在日の描き方も、『パッチギ!LOVE&PEACE』の単調さとは雲泥の差。とにかく成り上がるために、仲間を切り、非情に徹していく明日のジョー。逆に、心の底では決して日本人を信じないゼニ。
徹底した個人主義者で、集団を嫌い、日本人だろうと朝鮮人だろうと、つるみたいヤツとだけつるむ趙方豪だけは、ちょっと格好良すぎてファンタジーだよなーと、当時から思っていたけれど(ヤンキーってとにかく自分の権勢を誇示するために、バックはどこだとか、誰と連れだとかいったコネクションに切実にこだわっていたし、そういうレベルでさえない俺みたいなザコはザコで、暴走気味の怖い友人の行き過ぎた悪さの誘いをどうやってかわすかに、日々冷や汗を流していた)、後になって思うと、この映画のミナミとキタの対立というのは、仁侠映画における地付きのやくざと新興経済ヤクザの対立の変奏にも見える。
もっとはっきり言えば、『悪名』の朝吉親分。
上に行く展望も甲斐性も端からないから、ここでこのまま一生グダグダと生きていく。そんな下層庶民の感情移入対象だった朝吉親分に比べると、「趣味持てやー」と紳助に勧め、仲間と音楽で暮らしを立てるようになる趙方豪は、大分今ふうになってはいるけど、世の趨勢になびいて上に行くことよりも、自分の生きてきた場所や、体感の重さを大事にするという根っこは同じ。
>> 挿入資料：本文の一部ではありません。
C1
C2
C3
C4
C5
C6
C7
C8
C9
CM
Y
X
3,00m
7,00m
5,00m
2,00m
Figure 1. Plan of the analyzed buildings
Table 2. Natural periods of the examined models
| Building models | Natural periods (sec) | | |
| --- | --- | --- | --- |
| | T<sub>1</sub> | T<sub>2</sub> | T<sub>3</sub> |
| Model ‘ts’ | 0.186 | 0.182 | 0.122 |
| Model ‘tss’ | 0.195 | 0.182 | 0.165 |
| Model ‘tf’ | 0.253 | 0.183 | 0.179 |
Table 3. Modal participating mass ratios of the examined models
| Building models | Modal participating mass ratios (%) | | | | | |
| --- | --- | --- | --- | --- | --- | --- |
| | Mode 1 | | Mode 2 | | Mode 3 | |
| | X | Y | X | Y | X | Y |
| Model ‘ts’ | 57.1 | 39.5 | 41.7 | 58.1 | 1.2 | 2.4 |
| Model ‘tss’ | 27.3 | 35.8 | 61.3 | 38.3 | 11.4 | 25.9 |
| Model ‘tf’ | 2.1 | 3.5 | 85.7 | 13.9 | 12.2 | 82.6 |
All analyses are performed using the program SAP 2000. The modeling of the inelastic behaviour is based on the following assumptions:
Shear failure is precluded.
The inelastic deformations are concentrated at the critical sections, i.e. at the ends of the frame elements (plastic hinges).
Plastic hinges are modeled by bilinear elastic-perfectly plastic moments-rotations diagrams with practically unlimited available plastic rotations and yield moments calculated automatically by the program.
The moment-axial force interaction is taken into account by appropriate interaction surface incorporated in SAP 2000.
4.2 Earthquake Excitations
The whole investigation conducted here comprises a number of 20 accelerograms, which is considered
俺は世代の違いか、それとも地元がド田舎過ぎてこうした都市部との摩擦の実感が希薄だったからか、こうした積極的な郷土愛みたいなものを感じたことがほとんどなかったけれど、実感を超えた大きな流れになしくずしになることへの反発は、齢を重ねるごとに強まっていった。
だから、あの「ビール1本!」のハードボイルドなラストシーンには、今でも拳が固くなる。
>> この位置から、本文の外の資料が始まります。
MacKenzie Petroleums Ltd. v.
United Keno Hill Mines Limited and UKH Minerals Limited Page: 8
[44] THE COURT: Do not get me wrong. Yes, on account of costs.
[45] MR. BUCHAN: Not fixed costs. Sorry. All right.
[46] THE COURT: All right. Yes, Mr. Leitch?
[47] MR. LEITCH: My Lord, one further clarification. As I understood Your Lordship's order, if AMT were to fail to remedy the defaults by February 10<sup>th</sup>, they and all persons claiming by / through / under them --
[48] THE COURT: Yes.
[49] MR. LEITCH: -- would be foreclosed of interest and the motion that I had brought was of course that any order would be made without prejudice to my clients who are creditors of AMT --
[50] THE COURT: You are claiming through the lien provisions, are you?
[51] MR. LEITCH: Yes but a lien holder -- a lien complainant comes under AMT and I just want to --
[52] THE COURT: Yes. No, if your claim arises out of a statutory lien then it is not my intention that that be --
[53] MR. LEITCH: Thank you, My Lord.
もっとも、当時この映画に熱狂してたヤンキーたちは、お話はお話として感動した後は、実際のホープ会の情報やら当時の喧嘩のディティールやらの方に夢中になっていたはずだけど、切ないだけでも面白おかしいだけでもない、彼等と俺みたいなのの両方を巻き込んでいくパワーが、この映画の最大の魅力だったと思う。
井筒監督のタレント業効果もあってか、若いお客さんが随分多かったけど、彼等にはどんなふうに届いたんだろうか。


上映後の監督のトークショーで、この映画、東京では原宿でテント劇場での公開だったことを知ってまた興奮。
当時の様子をご存知の方、是非教えてください。